▶ [Exercise instructions]: Count the lines below containing "hidrogen". Number only.

▶ [Available data]:
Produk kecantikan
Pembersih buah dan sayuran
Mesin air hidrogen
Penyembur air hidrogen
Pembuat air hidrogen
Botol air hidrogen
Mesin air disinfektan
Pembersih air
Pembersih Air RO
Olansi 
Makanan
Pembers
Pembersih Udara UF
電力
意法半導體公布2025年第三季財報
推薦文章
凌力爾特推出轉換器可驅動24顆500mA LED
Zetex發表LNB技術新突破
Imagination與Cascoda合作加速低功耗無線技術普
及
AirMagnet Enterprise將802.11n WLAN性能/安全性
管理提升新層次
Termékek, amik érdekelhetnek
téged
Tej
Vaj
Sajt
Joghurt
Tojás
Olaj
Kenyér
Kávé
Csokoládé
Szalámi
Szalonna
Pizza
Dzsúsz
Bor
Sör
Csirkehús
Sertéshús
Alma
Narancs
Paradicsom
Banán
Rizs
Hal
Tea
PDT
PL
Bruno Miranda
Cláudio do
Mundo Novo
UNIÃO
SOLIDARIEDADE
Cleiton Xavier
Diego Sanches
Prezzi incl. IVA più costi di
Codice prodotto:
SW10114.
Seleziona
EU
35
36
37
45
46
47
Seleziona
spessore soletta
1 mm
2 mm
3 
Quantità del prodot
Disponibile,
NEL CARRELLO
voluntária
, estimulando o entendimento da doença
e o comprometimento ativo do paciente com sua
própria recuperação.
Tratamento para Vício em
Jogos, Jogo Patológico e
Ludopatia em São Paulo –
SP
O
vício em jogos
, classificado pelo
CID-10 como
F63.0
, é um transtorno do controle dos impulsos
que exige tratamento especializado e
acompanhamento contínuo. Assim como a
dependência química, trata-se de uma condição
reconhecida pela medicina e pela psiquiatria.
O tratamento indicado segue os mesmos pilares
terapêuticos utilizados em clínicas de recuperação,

▶ [Task result]: 4